■ EXERCISE REQUIREMENTS: A complete, exact copy of the records below is the required result.

■ EXERCISE MATERIAL:
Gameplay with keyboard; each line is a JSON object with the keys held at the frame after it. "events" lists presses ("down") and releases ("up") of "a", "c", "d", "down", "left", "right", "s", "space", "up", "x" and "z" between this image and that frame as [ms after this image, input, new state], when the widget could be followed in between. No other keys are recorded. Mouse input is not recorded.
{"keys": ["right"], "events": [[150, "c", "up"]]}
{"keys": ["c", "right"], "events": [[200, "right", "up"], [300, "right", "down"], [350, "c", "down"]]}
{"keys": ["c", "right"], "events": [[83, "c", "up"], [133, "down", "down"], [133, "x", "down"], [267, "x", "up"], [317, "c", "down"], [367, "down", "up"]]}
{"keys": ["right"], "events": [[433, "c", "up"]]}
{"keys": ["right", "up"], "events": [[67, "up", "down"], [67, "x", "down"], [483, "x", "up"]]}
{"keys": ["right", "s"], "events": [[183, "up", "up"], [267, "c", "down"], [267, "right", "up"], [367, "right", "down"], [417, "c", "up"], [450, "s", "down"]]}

■ SOLVED PROBLEM:
Gameplay with keyboard; each line is a JSON object with the keys held at the frame after it. "events" lists presses ("down") and releases ("up") of "a", "c", "d", "down", "left", "right", "s", "space", "up", "x" and "z" between this image and that frame as [ms after this image, input, new state], when the widget could be followed in between. No other keys are recorded. Mouse input is not recorded.
{"keys": ["right"], "events": [[150, "c", "up"]]}
{"keys": ["c", "right"], "events": [[200, "right", "up"], [300, "right", "down"], [350, "c", "down"]]}
{"keys": ["c", "right"], "events": [[83, "c", "up"], [133, "down", "down"], [133, "x", "down"], [267, "x", "up"], [317, "c", "down"], [367, "down", "up"]]}
{"keys": ["right"], "events": [[433, "c", "up"]]}
{"keys": ["right", "up"], "events": [[67, "up", "down"], [67, "x", "down"], [483, "x", "up"]]}
{"keys": ["right", "s"], "events": [[183, "up", "up"], [267, "c", "down"], [267, "right", "up"], [367, "right", "down"], [417, "c", "up"], [450, "s", "down"]]}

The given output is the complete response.